In response, SPACs have sought ways to thwart activists -- such as raising the threshold of shareholders needed to stop an acquisition, which has historically been 20 percent.
"We have increased the threshold to reduce the risk of a small group of stockholders exercising undue influence on the approval process," K Road Acquisition Corp, a SPAC with a 40 percent threshold, wrote in an offering document.
Another approach is capping the amount of stock an investor can convert into cash after voting against a transaction. Trian Acquisition I Corp TUX.A said in a filing that such a limit was intended to prevent shareholders from using "the conversion right as a means to force us or our management to purchase their stock at a premium to the then current market price."

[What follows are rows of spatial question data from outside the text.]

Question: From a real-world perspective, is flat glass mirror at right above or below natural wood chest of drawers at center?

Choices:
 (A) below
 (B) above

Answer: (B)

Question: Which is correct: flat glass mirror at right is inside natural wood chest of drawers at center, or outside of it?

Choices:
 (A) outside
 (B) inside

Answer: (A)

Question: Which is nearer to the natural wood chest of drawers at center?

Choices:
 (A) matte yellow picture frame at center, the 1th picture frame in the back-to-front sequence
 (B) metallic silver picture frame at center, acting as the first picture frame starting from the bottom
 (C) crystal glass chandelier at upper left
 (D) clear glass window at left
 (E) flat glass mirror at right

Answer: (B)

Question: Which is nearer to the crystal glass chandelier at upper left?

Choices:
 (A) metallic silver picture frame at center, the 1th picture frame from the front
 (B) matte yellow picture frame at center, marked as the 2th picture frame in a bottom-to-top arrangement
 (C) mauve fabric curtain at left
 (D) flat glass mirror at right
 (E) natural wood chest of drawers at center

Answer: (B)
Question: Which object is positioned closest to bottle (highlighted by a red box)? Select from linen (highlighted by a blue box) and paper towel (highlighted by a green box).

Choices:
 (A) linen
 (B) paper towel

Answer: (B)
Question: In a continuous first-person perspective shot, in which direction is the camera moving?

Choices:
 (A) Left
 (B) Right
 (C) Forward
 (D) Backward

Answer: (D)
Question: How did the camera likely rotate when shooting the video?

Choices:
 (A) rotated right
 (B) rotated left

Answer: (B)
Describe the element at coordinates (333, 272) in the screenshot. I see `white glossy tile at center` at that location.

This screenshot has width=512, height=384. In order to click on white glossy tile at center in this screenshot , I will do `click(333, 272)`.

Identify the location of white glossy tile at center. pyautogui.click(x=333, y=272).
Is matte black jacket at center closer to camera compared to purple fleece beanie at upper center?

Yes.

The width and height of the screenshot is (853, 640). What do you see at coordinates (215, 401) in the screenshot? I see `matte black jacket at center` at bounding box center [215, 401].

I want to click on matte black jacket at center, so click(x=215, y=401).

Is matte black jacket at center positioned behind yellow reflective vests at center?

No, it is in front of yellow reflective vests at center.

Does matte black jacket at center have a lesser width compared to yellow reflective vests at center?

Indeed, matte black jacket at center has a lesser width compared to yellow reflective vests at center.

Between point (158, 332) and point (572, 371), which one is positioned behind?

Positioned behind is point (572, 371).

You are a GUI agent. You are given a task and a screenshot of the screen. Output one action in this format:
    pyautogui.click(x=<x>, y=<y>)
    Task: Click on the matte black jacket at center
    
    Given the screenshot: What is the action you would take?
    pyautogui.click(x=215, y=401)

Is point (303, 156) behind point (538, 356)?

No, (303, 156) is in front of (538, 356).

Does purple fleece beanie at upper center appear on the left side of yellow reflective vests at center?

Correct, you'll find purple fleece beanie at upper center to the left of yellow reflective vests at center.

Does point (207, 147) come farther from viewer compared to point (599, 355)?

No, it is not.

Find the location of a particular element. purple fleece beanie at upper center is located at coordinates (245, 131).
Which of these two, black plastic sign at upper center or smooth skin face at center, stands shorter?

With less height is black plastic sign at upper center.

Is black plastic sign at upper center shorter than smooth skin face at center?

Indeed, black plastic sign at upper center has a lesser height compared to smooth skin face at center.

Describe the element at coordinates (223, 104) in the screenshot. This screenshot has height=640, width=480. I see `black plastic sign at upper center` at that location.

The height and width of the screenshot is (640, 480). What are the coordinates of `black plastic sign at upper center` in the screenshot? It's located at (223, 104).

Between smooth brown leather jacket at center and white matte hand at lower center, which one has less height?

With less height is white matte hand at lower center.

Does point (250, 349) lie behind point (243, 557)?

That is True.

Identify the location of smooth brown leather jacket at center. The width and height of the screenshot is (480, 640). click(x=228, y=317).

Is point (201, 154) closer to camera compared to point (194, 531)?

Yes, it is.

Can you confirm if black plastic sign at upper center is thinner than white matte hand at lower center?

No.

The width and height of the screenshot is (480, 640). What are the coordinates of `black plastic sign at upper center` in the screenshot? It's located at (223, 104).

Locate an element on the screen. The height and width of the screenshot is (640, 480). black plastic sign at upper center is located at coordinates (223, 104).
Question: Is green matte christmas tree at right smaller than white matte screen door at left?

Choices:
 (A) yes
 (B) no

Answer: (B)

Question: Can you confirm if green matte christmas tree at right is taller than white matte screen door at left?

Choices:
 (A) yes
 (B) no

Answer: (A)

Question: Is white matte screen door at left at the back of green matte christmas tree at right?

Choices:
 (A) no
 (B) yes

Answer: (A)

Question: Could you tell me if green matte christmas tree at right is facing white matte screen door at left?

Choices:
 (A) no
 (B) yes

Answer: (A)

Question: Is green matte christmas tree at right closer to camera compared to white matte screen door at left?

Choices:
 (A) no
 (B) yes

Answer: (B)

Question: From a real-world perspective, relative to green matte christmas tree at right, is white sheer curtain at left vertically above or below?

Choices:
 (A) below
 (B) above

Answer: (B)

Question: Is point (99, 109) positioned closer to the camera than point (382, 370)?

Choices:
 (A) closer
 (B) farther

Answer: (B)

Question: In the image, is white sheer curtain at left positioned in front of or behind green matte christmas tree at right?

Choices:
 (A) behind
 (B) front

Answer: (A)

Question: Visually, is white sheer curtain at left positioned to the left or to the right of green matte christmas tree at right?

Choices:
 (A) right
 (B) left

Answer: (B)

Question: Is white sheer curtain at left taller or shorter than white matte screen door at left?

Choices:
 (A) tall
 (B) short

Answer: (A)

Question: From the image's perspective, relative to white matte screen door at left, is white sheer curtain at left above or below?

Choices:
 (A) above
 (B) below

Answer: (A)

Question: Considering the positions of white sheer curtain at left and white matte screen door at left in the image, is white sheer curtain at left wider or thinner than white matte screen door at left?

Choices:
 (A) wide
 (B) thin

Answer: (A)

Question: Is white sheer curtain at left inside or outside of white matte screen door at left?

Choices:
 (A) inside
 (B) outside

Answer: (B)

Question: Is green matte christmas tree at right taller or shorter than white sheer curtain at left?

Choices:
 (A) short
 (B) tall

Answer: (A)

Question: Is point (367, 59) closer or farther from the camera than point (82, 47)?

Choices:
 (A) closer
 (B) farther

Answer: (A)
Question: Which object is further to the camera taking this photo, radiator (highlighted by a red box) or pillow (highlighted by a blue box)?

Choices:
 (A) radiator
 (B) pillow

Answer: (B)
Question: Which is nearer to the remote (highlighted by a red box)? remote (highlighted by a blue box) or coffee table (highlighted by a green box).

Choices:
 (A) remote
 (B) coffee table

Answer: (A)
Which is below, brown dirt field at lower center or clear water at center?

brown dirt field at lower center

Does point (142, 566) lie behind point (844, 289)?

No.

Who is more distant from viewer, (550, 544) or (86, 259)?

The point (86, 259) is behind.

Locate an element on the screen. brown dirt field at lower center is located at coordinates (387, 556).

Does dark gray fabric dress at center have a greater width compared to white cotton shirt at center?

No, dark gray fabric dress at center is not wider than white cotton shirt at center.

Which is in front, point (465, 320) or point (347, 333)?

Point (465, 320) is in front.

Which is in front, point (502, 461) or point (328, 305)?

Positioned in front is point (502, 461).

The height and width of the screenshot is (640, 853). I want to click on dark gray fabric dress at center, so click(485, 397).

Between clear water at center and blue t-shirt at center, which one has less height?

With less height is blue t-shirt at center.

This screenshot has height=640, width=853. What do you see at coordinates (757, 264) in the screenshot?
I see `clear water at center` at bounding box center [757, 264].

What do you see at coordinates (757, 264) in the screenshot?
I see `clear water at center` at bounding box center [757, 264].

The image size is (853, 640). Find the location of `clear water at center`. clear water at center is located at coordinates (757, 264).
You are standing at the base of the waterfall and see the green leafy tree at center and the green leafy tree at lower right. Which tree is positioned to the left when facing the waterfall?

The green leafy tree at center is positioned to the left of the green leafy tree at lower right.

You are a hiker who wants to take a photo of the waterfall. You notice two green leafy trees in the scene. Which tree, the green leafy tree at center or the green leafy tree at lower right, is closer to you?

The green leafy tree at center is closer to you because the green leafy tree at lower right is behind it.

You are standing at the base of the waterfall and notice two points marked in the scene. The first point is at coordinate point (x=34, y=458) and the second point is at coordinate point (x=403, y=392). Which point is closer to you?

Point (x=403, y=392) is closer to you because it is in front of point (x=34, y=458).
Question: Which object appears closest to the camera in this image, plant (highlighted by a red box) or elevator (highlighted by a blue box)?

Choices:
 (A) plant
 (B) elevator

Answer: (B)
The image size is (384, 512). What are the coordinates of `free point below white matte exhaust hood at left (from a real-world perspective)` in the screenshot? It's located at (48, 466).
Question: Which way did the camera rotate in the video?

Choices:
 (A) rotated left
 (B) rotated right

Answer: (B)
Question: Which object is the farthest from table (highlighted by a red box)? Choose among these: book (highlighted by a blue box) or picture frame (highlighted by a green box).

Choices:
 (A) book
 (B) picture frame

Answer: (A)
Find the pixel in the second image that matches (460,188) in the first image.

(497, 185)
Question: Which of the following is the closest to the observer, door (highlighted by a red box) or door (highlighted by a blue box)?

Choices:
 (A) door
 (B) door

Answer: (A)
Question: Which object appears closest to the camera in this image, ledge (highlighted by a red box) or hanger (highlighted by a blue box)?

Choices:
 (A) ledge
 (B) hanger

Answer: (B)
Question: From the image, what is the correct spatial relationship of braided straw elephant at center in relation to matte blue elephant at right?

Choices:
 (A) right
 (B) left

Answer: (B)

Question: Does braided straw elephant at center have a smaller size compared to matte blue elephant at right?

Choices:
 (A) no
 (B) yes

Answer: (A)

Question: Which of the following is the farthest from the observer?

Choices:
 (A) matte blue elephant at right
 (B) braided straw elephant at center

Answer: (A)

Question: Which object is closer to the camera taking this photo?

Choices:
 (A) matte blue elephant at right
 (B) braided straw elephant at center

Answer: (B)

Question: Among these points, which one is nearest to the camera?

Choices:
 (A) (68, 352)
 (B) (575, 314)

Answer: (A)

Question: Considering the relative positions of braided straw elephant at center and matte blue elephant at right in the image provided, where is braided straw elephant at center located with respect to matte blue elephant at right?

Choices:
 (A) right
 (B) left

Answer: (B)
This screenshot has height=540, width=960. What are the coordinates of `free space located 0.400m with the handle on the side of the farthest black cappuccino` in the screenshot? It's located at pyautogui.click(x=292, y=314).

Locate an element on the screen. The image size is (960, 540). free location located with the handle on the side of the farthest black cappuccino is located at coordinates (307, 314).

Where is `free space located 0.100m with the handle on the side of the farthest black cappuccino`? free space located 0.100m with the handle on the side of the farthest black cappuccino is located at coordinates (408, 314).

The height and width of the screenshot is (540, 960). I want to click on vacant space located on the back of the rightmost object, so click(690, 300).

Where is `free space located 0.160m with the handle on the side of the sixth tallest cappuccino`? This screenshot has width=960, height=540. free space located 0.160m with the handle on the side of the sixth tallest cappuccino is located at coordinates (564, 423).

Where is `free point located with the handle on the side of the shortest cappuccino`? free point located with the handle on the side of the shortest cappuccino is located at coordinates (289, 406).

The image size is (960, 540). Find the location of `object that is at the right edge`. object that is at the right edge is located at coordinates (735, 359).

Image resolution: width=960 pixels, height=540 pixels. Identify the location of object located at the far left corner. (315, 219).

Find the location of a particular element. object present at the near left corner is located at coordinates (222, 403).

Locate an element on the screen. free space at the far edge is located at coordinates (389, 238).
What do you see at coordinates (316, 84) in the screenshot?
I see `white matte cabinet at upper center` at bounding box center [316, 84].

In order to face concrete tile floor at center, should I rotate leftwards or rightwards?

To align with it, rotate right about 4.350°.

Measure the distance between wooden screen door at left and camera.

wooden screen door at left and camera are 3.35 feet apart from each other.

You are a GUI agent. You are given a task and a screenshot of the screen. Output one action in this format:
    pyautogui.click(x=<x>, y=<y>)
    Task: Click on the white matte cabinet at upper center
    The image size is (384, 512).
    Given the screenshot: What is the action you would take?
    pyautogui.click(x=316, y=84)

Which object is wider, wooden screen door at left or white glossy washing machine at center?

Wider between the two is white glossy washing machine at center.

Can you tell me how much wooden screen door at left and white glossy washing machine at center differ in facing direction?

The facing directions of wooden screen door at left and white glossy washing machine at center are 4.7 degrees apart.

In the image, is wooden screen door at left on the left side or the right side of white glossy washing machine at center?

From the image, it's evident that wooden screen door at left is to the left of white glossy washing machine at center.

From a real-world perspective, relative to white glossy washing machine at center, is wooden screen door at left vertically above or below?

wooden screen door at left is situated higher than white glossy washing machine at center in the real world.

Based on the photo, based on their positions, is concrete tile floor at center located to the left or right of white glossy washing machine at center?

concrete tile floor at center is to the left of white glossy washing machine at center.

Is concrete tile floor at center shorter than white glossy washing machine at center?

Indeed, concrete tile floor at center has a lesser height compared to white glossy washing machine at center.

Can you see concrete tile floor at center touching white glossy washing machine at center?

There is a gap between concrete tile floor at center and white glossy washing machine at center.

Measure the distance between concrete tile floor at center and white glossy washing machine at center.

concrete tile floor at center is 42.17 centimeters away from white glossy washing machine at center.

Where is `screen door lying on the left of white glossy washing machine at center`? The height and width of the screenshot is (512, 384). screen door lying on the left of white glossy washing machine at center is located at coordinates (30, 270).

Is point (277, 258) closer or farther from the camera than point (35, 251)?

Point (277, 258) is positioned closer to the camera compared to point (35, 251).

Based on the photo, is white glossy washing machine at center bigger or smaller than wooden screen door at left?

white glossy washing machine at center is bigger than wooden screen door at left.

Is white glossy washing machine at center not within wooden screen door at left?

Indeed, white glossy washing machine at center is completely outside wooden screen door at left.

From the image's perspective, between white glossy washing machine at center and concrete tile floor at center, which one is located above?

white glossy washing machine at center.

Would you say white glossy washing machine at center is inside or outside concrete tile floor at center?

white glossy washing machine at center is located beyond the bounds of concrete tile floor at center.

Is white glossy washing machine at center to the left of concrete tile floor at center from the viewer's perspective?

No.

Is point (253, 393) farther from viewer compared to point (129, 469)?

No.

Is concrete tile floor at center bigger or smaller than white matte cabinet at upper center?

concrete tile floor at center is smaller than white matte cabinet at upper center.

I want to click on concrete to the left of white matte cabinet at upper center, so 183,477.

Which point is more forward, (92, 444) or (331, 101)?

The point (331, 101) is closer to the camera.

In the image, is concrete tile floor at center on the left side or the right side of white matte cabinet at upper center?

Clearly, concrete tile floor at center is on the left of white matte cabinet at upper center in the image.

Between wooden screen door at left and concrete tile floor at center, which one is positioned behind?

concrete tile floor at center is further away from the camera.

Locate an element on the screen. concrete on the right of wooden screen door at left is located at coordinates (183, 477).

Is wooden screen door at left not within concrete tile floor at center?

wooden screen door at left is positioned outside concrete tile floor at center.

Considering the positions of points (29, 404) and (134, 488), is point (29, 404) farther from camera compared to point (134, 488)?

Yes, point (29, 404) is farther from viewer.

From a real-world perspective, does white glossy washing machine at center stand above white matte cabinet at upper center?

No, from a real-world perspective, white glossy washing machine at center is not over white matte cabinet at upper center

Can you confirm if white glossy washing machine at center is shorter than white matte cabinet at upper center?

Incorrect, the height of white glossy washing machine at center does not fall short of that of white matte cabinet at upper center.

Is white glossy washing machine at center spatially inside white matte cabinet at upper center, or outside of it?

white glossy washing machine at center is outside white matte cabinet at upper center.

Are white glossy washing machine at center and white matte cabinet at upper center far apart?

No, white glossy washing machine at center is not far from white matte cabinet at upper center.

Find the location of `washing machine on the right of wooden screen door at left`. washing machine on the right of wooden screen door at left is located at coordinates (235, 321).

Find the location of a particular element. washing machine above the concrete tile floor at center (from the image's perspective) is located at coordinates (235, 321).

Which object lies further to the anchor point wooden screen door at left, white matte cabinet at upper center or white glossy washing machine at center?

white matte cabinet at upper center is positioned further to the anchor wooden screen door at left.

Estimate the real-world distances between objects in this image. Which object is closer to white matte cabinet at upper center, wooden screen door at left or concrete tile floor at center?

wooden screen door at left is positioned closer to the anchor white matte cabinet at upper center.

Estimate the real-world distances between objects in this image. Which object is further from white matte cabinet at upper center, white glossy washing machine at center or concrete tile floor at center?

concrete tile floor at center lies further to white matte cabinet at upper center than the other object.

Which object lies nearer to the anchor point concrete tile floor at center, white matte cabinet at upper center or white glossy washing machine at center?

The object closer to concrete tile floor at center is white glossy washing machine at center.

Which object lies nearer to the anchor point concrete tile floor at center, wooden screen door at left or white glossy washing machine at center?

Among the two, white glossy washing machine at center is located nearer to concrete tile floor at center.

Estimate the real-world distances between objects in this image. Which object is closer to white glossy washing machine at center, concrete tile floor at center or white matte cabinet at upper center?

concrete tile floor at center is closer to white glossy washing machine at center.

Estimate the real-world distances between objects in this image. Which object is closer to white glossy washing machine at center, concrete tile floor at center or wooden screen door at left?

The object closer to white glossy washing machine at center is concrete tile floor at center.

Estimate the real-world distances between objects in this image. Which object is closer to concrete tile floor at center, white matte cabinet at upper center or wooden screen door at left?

As a further backstop to completing a deal, if a potential acquisition is announced and Trian's shares fall below a particular value, an affiliate of its sponsor will buy up to $75 million of shares from investors, according to the filing.
Those measures could prove costly. If a SPAC acquisition is approved without a substantial percentage of shareholders signing off, completion may be jeopardized by a lack of funds.
Either could be expensive for sponsors or underwriters, who may ultimately be on the hook for expenses like offering fees.
"The protections for shareholders are extraordinary," said Phillip Goldstein of Bulldog Investors, which manages about $500 million and recently launched a dedicated SPAC fund. "But for a sponsor it's high risk and high reward."
With the increasing amount of risk, some sponsors are questioning if this market is so good for SPACs after all. And a few are hesitating with plans, according to market sources.
"There is no question that the terms have been getting more investor-friendly and less favorable to sponsors," said Skadden's Ivey. "It will be interesting to see whether that reduces the likelihood that sponsors will want to launch new SPACs."